# The Last Sight You Saw (you did not see)



## moonty (Jan 2, 2005)

This was more or less a writing exercise -- I needed something to make me think. Haven't been around much lately, life is life, as many of you know.

One must wonder if this should be under fiction, considering.

--

The Last Sight You Saw (you did not see)

The moon is made of cheese, as they say. There are numerous individuals who truly believe that this seemingly ridiculous thought is an undeniable fact. If there are people who do not realize -- or refuse to realize -- what others profess to be the one, undeniable truth, then the elements of personal truth and the perception of the scientific can ultimately lead to only one conclusion: the moon truly is made of cheese.

This "cheese moon" makes the concept of the infamous and nearly hilariously-disputed claims of a landing by NASA astronauts on this grey, floating orb quite an interesting claim, indeed. The astronauts did, in their own belief, land on the lunar object on the 20th day of July in 1969, as well as traverse small areas of its landscape. Neil Armstrong's infamous words echoed -- so to speak -- across the void of space: "That's one small step for man, one giant leap for mankind." These recurring elements of personal truth and perception of the scientific in this instance lead to one unescapable conclusion: man landed, via the Apollo 11 spacecraft, on the lunar body we know solely to as the moon.

These two beliefs lead to a great contradiction: the moon, made of cheese, was landed upon by human astronauts in the Earth year of 1969. On its own, it sounds almost reasonable -- and perhaps, to some, almost believable, supposing that no personal beliefs are countered in this process of combat between belief and disbelief. However, if even simple chemistry and physics are considered, this is, quite simply, impossible. The intense heat that a rocket of the sort of Apollo 11 produces will nearly instantly melt cheese. This proves that if one of these two beliefs is true, the other cannot, by any stretch of the imagination, be true. The mutual exclusivity of these two truths leads the doubter to believe that neither fact is true -- facts must not contradict with other facts, lest they no longer operate as facts or personal truths, but as mere suppositions. Both are undeniable facts of personal truth, which is, arguably, the only approachable form of any truth in a society with even the most miniscule bits of individualism or emotion.

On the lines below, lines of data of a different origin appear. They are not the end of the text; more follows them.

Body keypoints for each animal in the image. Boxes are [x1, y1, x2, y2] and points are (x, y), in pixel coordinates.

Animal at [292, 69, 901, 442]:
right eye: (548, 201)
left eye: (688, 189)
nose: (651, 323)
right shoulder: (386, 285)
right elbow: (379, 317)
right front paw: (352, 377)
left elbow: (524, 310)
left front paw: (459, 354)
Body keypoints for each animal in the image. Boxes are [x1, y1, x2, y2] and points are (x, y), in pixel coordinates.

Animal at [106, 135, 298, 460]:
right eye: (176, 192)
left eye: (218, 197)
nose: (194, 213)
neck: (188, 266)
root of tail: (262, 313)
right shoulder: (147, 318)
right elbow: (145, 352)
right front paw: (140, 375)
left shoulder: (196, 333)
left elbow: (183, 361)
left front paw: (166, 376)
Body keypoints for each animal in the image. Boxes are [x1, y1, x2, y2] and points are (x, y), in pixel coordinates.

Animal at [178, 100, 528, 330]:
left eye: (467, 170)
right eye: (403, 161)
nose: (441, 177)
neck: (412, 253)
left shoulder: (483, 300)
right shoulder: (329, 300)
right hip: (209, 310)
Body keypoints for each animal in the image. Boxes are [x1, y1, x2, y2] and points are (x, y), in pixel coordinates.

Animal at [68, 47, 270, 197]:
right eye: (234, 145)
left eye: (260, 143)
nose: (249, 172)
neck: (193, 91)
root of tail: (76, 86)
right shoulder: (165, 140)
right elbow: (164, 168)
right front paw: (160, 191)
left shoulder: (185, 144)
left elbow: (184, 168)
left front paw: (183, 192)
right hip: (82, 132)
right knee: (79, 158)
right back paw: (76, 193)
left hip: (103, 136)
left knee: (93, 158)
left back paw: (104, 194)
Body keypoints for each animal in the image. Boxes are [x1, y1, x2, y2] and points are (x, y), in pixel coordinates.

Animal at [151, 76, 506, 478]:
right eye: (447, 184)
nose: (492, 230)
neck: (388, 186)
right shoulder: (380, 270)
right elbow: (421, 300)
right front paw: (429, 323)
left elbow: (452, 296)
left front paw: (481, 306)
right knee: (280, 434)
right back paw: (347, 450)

Of course, if man did not land on the moon, one of the most vital bases of modern science is removed, and, much like a chair that has had a leg sawed off, tumble to the ground. After all, if these extremely respected scientists are suddenly proved incorrect, then one must examine all of modern science -- scientific truth from an unreliable source is no longer truth. This leads to the extremely irreverent questoin, "Is the moon really in existence at all, and not, perhaps, an optical illusion?" The evidence that the moon exists comes under the pretense that modern science -- and historical science, even -- and without that basis, there can be no reasonable assumption that the moon is what it is purported to be. Does the moon exist at all, even? After all, space is nothingness, and this moon is in space. Nothing can ever truly exist in nothingness, because once something exists within it, it is no longer nothing, and once nothing is something, the nothing that was can no longer exist. If nothing exists or can exist in the void of space, then, the moon, Earth, and Sun do not really exist. If these things we take for truth are contradicted or countered, then there can be no personal -- or even objective -- truth.

When there is no truth, then we cannot, by any stretch of the imagination, know the true nature of our existence. We must create our own definition of existence, perhaps one in which we are literally everything and what we perceive is a mere thought, or one in which we are nothing. The only option, then, is to determine our own personal existence and live it out as if we know not of anything beyond our own personal truths. Live as if our existence will simply end at any moment, and live not in fear, but in the pure emotional bliss of the emotional nature that has driven humanity. Cherish the view of the moon, for upon next waking, it may be no more.

Matthew Montgomery


----------